For the German, Romanian and Russian armies on the southern flank, the war in the steppe was essentially like the First World War, only with better weapons and the occasional appearance of modern aircraft. For the armoured formations out on both flanks, the sunbaked plains, over which they had charged like warships at full speed just weeks before, now struck them as deeply depressing. The lack of trees and mountains made southern Germans and Austrians homesick. The rains of the rasputitsa produced squalid conditions. Soldiers in dugouts, listening to the rain, and watching the level of water rise above their ankles, had little to do but think about trench foot and observe sodden rats chewing corpses in no man’s land. Reconnaissance patrols, raids and probing attacks offered the only activity on both sides. Small groups crept forward to the enemy line, then hurled grenades forward into the trenches. The only change came on 25 September when 51st and 57th Armies attacked the Romanian divisions south of Stalingrad along the line of salt lakes and pushed them back, but it did not succeed in diverting German divisions from the city.

Fighting in Stalingrad itself could not have been more different. It represented a new form of warfare, concentrated in the ruins of civilian life. The detritus of war—burnt-out tanks, shell cases, signal wire and grenade boxes—was mixed with the wreckage of family homes—iron bedsteads, lamps and household utensils. Vasily Grossman wrote of the ‘fighting in the brick-strewn, half-demolished rooms and corridors’ of apartment blocks, where there might still be a vase of withered flowers, or a boy’s homework open on the table. In an observation post, high in a ruined building, an artillery spotter with a periscope might watch for targets through a convenient shell-hole in the wall, seated on a kitchen chair.

German infantrymen loathed house-to-house fighting. They found such close-quarter combat, which broke conventional military boundaries and dimensions, psychologically disorientating. During the last phase of the September battles, both sides had struggled to take a large brick warehouse on the Volga bank, near the mouth of the Tsaritsa, which had four floors on the river side and three on the landward. At one point, it was ‘like a layered cake’ with Germans on the top floor, Russians below them, and more Germans underneath them. Often an enemy was unrecognizable, with every uniform impregnated by the same dun-coloured dust.
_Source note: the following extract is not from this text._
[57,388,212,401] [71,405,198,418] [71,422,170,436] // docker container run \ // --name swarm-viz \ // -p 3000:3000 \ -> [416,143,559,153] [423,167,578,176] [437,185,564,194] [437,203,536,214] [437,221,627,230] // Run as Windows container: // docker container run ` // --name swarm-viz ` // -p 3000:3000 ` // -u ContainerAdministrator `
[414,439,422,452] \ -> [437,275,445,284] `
German generals do not seem to have imagined what awaited their divisions in the ruined city. They lost their great Blitzkrieg advantages and were in many ways thrown back to First World War techniques, even though their military theorists had argued that trench warfare had been ‘an aberration in the art of war’. The Sixth Army, for example, found itself having to respond to Soviet tactics by reinventing the ‘storm-wedges’ introduced in January 1918: assault groups of ten men armed with a machine-gun, light mortar and flame-throwers for clearing bunkers, cellars and sewers.